Sheesh, talk about one giant pain in the you-know-what for Bernstein Litowitz and Kirby, McInerney & Squire. Do tell you say? O.K., so you remember the Bennett Funding Group securities class action, right? Well, don’t worry if you don’t, because it was filed back when Dolly the Sheep was born, and wrapped up around the time the last Pyrenean Ibex was found dead. So why do we care now you ask? Well, because in 2002 three law firms (Chikovsky and Shapiro, P.A., Shapiro & Shapiro, and DiJoseph & Portegello — good luck finding their websites) brought a lawsuit against the two firms, which were lead counsel in the Bennett case, because their clients were “upset over the law firms’ failure to name Arthur Andersen & Co” as a defendant in the case (of course, one naturally assumes they first thanked lead counsel for the $166.5 million in settlements achieved in the case).

But you know, it really seems like Judge John E. Sprizzo (S.D.N.Y.) is getting fed up with these malcontents (the Shapiro gang that is), as he issued an injunction that prohibits them from “sending further notices to Class members without prior Court approval,” and from “filing and/or proceeding with any legal malpractice claim against Class counsel relating to losses incurred in Bennett Funding securities in courts other than in this Court.” When a jurisdictional issue arose, Judge Sprizzo “ordered the parties to submit simultaneous briefs on the issue of jurisdiction by November 7, 2005.” What happened? According to Judge Sprizzo, not only did Plaintiffs “fail to offer a submission,” but their “local counsel, Arnold E. DiJoseph, III, refused to appear at this Conference, opting instead to send a wholly unprofessional and wildly accusatory letter directly to the Court of Appeals.” Smart thinking DiJoseph. Brilliant.

Anyway, after finding that SDNY does have jurisdiction, Judge Sprizzo threw the case out for good, commenting that “having declined to opt out of the class action, plaintiffs have reaped the benefits of the work done by the law firms and have either failed to object to the fees requested by the law firms or have failed to convince this Court that the fees were not warranted. Despite this, plaintiffs now seek to drag the law firms into court essentially to recover from the law firms for losses incurred in the Ponzi scheme that formed the basis for the underlying action. As Judge Sporkin so cogently noted in Thomas v. Albright, to unleash such suits upon class counsel in fora far and wide would severely undermine the class action system and would discourage able counsel from taking such cases to the detriment of those for whom a class action suit may be the only vehicle for achieving justice.”

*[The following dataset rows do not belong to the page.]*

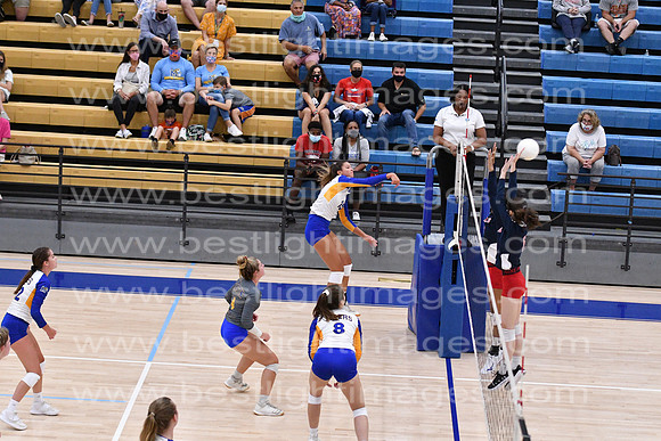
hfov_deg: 18.2
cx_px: 330
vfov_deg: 12.2
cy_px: 220
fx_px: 2066
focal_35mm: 112
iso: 6400
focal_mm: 75
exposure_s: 1/1000
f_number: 3.2
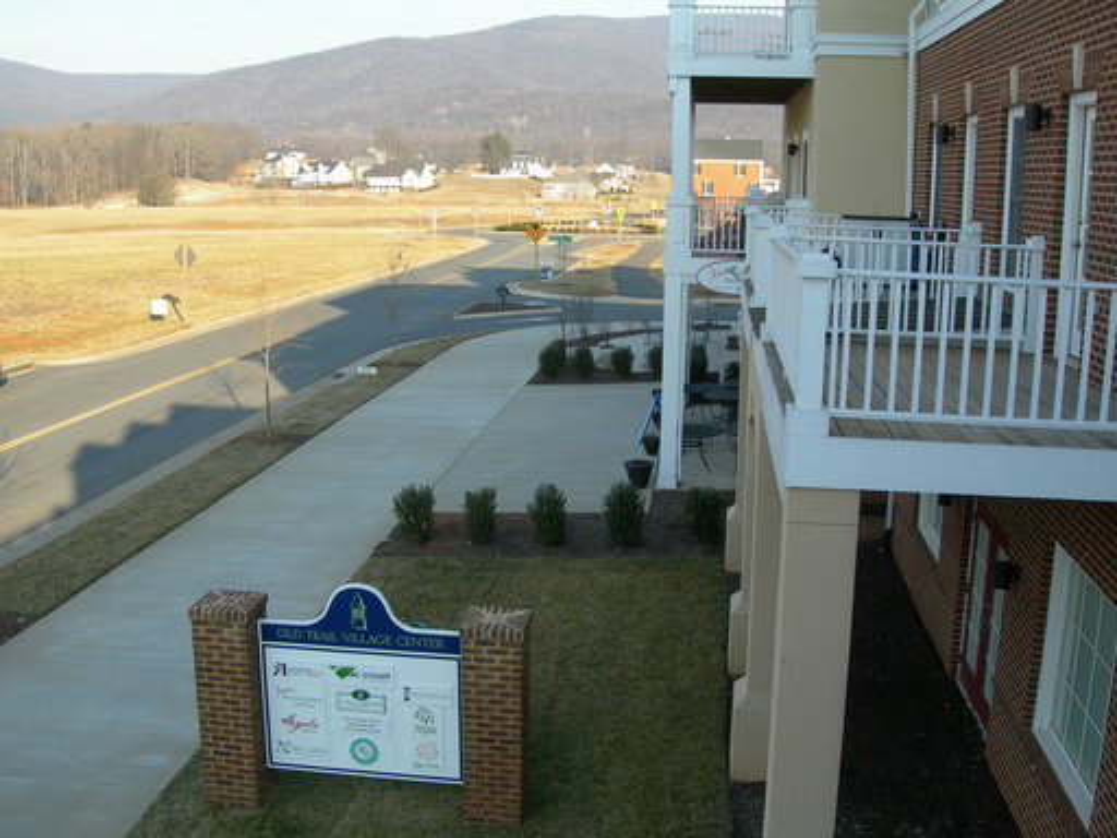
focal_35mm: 38
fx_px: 1226
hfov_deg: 49.0
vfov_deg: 37.7
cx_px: 558
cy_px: 419
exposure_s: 1/163
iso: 50
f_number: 4.8
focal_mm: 7.8
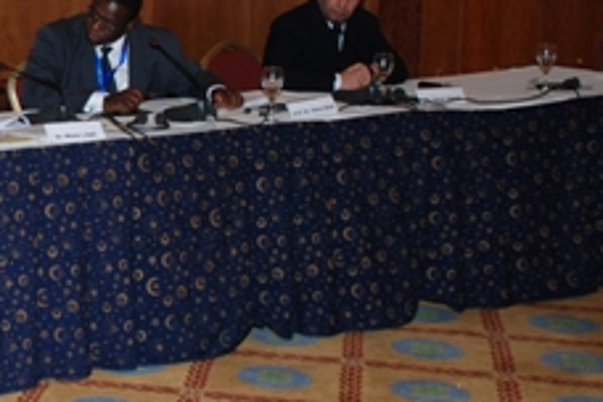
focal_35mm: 87
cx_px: -87
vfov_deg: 15.6
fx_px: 1457
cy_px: 95
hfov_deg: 21.9
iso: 200
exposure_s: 1/60
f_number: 4
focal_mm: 24
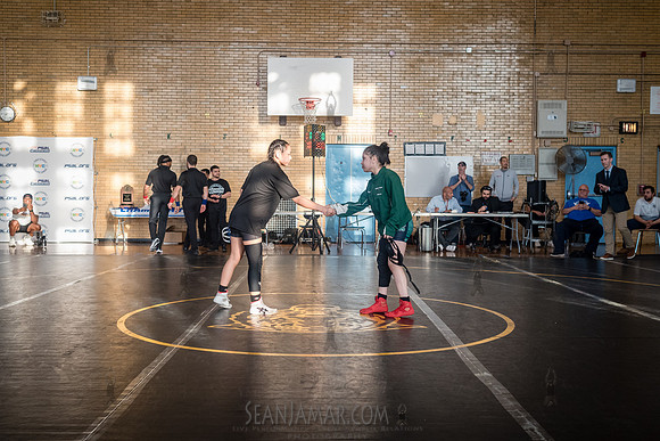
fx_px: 739
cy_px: 220
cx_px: 330
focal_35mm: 40
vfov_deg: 33.2
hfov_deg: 48.1
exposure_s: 1/400
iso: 2000
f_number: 4
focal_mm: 35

You can read Achtman v. Bernstein, Litowitz, Berger & Grossmann, LLP and Kirby, McInerney & Squire, LLP, issued January 5, 2006, at 2005 U.S. Dist. LEXIS 38375.

Nugget: “Plaintiffs were free to opt out of the class action or simply to pursue their own claims against Andersen, as others did. Having chosen not to do so or even to object to the law firms’ counsel fees, they should not be permitted to attack the quality of the law firms’ representation on that ground in a separate action.